Janet Yellen keeps trying to gain bargaining leverage in the debt limit debate by scaring investors with her constant chatter about a default on the debt. She wants Republicans to cave into Biden’s demands of a “clean” debt bill. This shameful fear tactic only makes it MORE likely that bondholders will get jittery and sell their Treasuries – which could raise interest rates and cost taxpayers billions of dollars. That’s exactly the panicked selling she says she’s trying to avoid.
But if she (and Biden) were pursuing the best interests of the country, she would be assuring investors that a default will NOT happen – for two reasons. First, the June 1 deadline is arbitrary and the Treasury can jigger the books — for example by shuffling around money from pension funds — so that the debt ceiling is not technically breached for perhaps many months.
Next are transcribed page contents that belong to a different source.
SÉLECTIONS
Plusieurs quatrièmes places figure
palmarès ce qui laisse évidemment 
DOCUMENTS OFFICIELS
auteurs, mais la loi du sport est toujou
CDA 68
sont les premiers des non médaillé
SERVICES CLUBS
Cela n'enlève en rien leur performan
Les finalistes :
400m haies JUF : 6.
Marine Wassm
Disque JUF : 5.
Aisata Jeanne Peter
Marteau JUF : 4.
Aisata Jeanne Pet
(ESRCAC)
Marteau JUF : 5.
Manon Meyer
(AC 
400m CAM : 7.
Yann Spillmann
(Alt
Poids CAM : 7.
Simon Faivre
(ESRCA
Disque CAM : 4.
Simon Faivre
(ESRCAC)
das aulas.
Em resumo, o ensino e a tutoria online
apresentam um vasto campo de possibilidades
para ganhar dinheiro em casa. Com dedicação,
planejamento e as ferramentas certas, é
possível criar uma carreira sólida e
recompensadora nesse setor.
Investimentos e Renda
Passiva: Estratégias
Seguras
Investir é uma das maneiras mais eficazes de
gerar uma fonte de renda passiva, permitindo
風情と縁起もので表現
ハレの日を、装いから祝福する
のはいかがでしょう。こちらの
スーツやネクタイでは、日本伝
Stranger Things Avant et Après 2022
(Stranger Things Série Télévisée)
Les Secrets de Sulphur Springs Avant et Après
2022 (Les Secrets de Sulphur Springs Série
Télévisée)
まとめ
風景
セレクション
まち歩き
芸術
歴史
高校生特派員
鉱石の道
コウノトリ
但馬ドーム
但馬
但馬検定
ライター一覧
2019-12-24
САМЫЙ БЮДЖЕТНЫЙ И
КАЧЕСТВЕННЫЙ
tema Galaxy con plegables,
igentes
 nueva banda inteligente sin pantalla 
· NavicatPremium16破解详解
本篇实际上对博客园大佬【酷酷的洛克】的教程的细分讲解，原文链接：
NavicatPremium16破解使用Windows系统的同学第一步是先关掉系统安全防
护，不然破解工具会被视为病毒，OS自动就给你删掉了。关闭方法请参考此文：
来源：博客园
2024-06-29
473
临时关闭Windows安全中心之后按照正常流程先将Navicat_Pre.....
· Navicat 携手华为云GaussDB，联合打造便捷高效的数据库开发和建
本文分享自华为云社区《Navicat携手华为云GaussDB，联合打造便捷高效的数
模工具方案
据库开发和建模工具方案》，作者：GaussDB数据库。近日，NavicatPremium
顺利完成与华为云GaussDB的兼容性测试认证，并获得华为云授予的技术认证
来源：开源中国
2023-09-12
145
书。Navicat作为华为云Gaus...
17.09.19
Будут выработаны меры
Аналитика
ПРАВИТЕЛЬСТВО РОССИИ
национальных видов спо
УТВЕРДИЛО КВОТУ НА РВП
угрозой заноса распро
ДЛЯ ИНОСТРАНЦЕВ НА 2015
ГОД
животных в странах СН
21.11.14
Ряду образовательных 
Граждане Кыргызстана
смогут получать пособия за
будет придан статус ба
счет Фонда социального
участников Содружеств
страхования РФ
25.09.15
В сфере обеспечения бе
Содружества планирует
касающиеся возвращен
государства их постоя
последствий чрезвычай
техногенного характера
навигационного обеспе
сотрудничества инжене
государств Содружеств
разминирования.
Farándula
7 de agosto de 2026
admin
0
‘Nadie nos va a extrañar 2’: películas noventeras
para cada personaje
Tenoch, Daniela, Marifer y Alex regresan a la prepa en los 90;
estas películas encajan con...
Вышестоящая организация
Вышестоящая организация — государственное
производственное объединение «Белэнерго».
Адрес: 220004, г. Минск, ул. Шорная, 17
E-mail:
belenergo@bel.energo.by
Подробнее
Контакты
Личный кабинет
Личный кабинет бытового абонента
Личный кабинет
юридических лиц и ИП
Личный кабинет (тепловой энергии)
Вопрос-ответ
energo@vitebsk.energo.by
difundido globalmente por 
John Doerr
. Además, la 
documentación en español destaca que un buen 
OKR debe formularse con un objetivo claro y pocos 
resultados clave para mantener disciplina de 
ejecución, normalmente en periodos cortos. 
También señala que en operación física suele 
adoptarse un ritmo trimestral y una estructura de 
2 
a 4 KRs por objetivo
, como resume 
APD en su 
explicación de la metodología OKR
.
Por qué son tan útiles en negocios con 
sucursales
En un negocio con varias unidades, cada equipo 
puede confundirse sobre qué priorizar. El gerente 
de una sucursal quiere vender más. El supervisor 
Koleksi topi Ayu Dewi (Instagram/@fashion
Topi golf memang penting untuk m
Second, even if we reach the debt ceiling, the administration has the authority to pay some bills immediately and delay other payments until later – when the stalemate is ended. As our senior fellow in economics, EJ Antoni notes in his Fox Business piece below, paying off bondholders is easy to do because interest payments are about $400 billion, but annual revenues are closer to $3 trillion – or seven times higher.
Congress can keep most agencies of the government operating because appropriations are enacted on a fiscal year basis and there is no constitutional problem of delaying some expenditures within a fiscal year; in fact, OMB has express statutory authority to do so via what is called “apportionment.” Joe was in Congress for 40 years. He should know that!